Tampa legal advice: Run wild, run free, you chickens of Ybor City – Yahoo News

TAMPA — Score one more for the chickens that roam free on the historic brick streets of Ybor City.

Weary of chicken poop, torn-up landscaping and early-morning crowing, an Ybor condominium resident recently looked to the city for legal guidance regarding his rights versus the birds’.

Steve Calkins, who owns two condos at the Quarter at Ybor on Palm Avenue, wanted to know this:

Could he shoo chickens off private property with a broom, hose or leaf-blower? Could he periodically have them trapped and relocated?

“They are not bald eagles,” Calkins, 69, told the Tampa Bay Times last week.

No and no, the city said this week, pointing to a 1989 ordinance declaring all of Tampa a bird sanctuary. That makes it illegal to “hunt, kill, maim or trap … or otherwise molest” birds, or to even attempt it.

That ordinance covers domestic birds, song birds, migratory birds, waterfowl and wildfowl, but excludes birds raised in captivity for eating purposes.
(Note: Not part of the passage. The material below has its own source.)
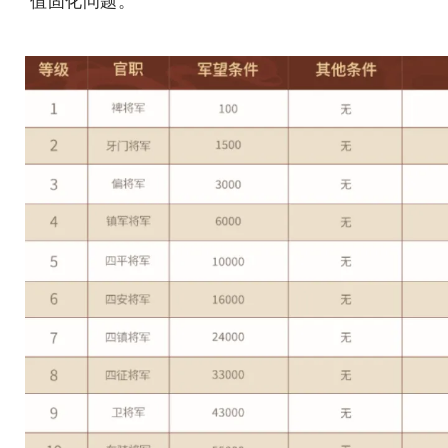
值固化问题。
“Whether you are a private property owner or on public property, you can’t do anything that harms a protected bird,” said assistant city attorney Camaria Pettis-Mackle. As for shooing chickens with a hose or blower, she would not advise it.
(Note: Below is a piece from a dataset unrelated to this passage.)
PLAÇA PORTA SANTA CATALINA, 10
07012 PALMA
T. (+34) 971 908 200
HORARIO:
“Generally it says don’t disturb, don’t interfere, don’t annoy,” she said. “Definitely sweeping is out of the question.”

Calkins insists he is not anti-animal. He says he sees this as a private property rights issue. He says the birds’ poop must regularly be cleaned from walkways and the pool deck, and the chickens destroy the grass.

“It doesn’t seem fair to me,” he said after hearing from the city this week. “It seems unconstitutional.”

The chickens that strut the streets, roost in parks and stroll the sidewalks of Tampa’s bustling Latin Quarter of bars, restaurants and shops are beloved by many. But the occasional clash of fowl and their foes is not new.

Years ago, a trapper came to Ybor after someone complained of chickens scaring customers inside a business. More recently, complaints to the City Council about a burgeoning bird population had elected officials waxing on about the chickens’ contribution to the ambiance — as much a part of Ybor as cigar smoke, cafe con leche and Cuban sandwiches.

In such skirmishes, the chicken has generally prevailed.

Dylan Breese, founder of the Ybor Chickens Society, which promotes harmony between Ybor’s humans, businesses and chickens, said the city’s interpretation of the ordinance makes sense.

“Tampa’s home to a lot of wildlife,” he said. “And to expect protected wildlife to know what a sidewalk is and stay on the sidewalk isn’t reasonable.”

Breese and other chicken supporters have pointed out that Ybor City’s free-roaming roosters, hens and chicks are a well-established part of the community and should come as no surprise to anyone who chooses to live there.

Calkins said when he moved to the eclectic neighborhood east of downtown Tampa four years ago, he was fully prepared for the late-night partiers and homeless people.

“I did not think about the chickens destroying property and squawking all night,” he said.

“There are more and more of them coming every day,” he said. “It’s not going to go away unless something’s done.”